Ebbene, martedì 24 ottobre il Senato ha approvato un testo, più volte riveduto e corretto nelle settimane scorse, che prescrive una maggioranza dei due terzi dei componenti del board per approvare la lista del cda da presentare all’assemblea degli azionisti. I soci dovranno poi esprimersi su ciascun candidato, mentre secondo la legge vigente è l’intera lista che viene sottoposta al voto assembleare.

Inoltre, le nuove regole prevedono quello che si può definire un super premio di minoranza che garantisce la metà meno uno dei componenti del board alle liste perdenti in assemblea a patto che due di queste superino in totale il 20 per cento dei voti.

Come tutti gli addetti ai lavori hanno subito notato, bastano queste novità per far vacillare gli assetti di potere di Mediobanca e Generali.
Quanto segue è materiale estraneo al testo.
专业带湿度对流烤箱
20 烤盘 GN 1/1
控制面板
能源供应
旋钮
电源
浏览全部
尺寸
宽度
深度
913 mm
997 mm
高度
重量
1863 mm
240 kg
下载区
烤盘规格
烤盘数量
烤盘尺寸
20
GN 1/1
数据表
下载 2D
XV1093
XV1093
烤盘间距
Philippe Donnet, l’amministratore delegato del gruppo di Trieste, nella primavera dell’anno scorso è stato rieletto grazie al successo in assemblea dei candidati proposti dal cda uscente, che hanno battuto la lista sponsorizzata da Caltagirone e dalla holding di Leonardo Del Vecchio, scomparso poche settimane dopo. E anche Nagel in quest’ultima tornata assembleare punta a restare in sella (e probabilmente ci riuscirà) con l’appoggio del board di Mediobanca. In futuro, però, nulla sarà più come prima, se il ddl capitali, dopo l’approvazione in Senato, passerà anche alla Camera.

Caltagirone all’attacco

L’obiettivo del governo è approvare la riforma entro la fine dell’anno. E così, quando ad aprile del 2025, i soci di Generali saranno chiamati a rinnovare il consiglio di amministrazione, la partita si giocherà secondo le nuove regole. È comprensibile allora che nei mesi scorsi le parti in causa abbiano seguito con grande attenzione il percorso del disegno di legge in Parlamento. Il più attivo si è rivelato Caltagirone, che a fine giugno è stato chiamato in Senato, davanti alla commissione Finanze, per dire la sua sul provvedimento.
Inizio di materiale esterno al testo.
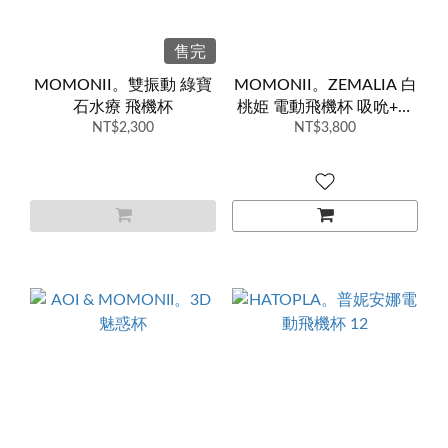
售完
MOMONII。雙振動 綠寶
MOMONII。ZEMALIA 白
石水療 飛機杯
桃姫 電動飛機杯 吸吮+振
NT$2,300
NT$3,800
動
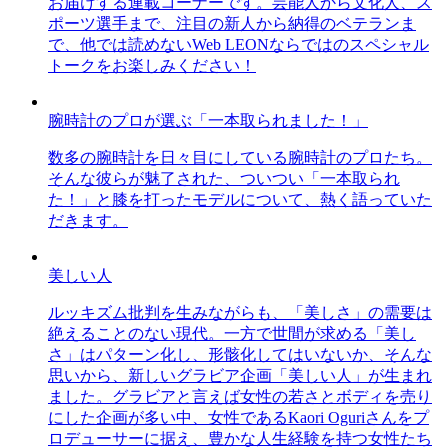
お届けする連載コーナーです。芸能人から文化人、ス
ポーツ選手まで、注目の新人から納得のベテランま
で、他では読めないWeb LEONならではのスペシャル
トークをお楽しみください！
腕時計のプロが選ぶ「一本取られました！」
数多の腕時計を日々目にしている腕時計のプロたち。
そんな彼らが魅了された、ついつい「一本取られ
た！」と膝を打ったモデルについて、熱く語っていた
だきます。
美しい人
ルッキズム批判を生みながらも、「美しさ」の需要は
絶えることのない現代。一方で世間が求める「美し
さ」はパターン化し、形骸化してはいないか、そんな
思いから、新しいグラビア企画「美しい人」が生まれ
ました。グラビアと言えば女性の若さとボディを売り
にした企画が多い中、女性であるKaori Oguriさんをプ
ロデューサーに据え、豊かな人生経験を持つ女性たち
In quell’occasione, il costruttore, finanziere ed editore romano, che da anni tenta senza successo l’assalto a Generali, è andato dritto al punto affermando che le liste del cda rischiano di creare “un’autocrazia”, con i componenti del board che perpetuano il loro potere. La maggioranza di centrodestra è messa d’impegno per fare piazza pulita del sistema denunciato da Caltagirone e in Senato anche l’opposizione si è allineata, astenendosi nel voto finale sul ddl.

Investitori perplessi

Le critiche più dure alle nuove regole sono arrivate dai mercati finanziari. A settembre sul tema è intervenuta Assonime, l’associazione che rappresenta le società per azioni, con una lettera inviata al ministro dell’economia, Giancarlo Giorgetti in cui viene criticata la riforma sponsorizzata dal governo, segnalando, tra l’altro, che le norme del cda sono una “buona prassi, assai diffusa all’estero e corrispondente a un modello di capitalismo evoluto”.

Ma è tra i grandi investitori che la riforma delineata dal ddl capitali ha suscitato, per usare un eufemismo, molte perplessità. Il nuovo sistema, con i voti separati per ciascun componente della lista, complica di molto le già complesse procedure assembleari.
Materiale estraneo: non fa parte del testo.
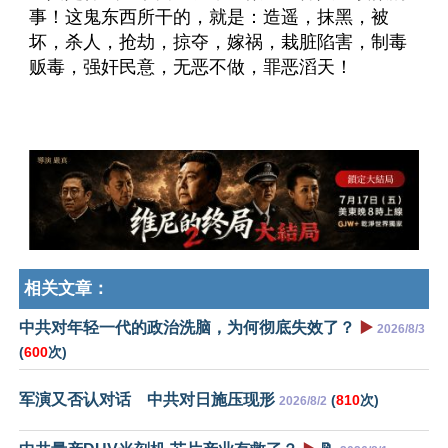
事！这鬼东西所干的，就是：造遥，抹黑，被
坏，杀人，抢劫，掠夺，嫁祸，栽脏陷害，制毒
贩毒，强奸民意，无恶不做，罪恶滔天！
相关文章：
中共对年轻一代的政治洗脑，为何彻底失效了？
▶️
2026/8/3
(
600
次)
军演又否认对话 中共对日施压现形
(
810
次)
2026/8/2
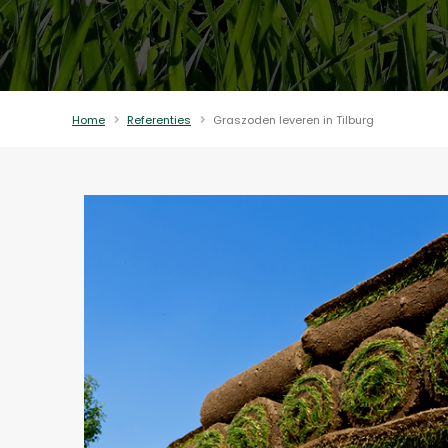
Home
Referenties
Graszoden leveren in Tilburg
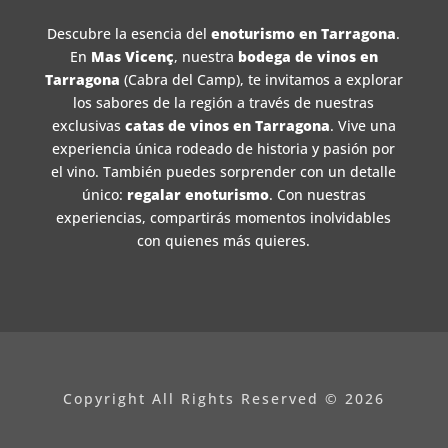
Descubre la esencia del
enoturismo en Tarragona
.
En
Mas Vicenç
, nuestra
bodega de vinos en
Tarragona
(Cabra del Camp), te invitamos a explorar
los sabores de la región a través de nuestras
exclusivas
catas de vinos en Tarragona
. Vive una
experiencia única rodeado de historia y pasión por
el vino. También puedes sorprender con un detalle
único:
regalar enoturismo
. Con nuestras
experiencias, compartirás momentos inolvidables
con quienes más quieres.
Copyright All Rights Reserved © 2026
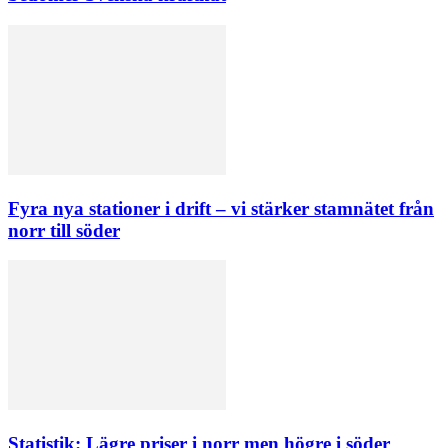
Fyra nya stationer i drift – vi stärker stamnätet från
norr till söder
Statistik: Lägre priser i norr men högre i söder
C’è il rischio che i gestori dei grandi fondi internazionali, che hanno quote rilevanti delle grandi società tricolori, si rassegnino a gettare la spugna di fronte ai bizantinismi delle regole italiane. E così una legge nata per attirare capitali stranieri verso il nostro mercato alimenterà nuovi sospetti verso l’Italia.

Insomma, un boomerang, tanto per cambiare.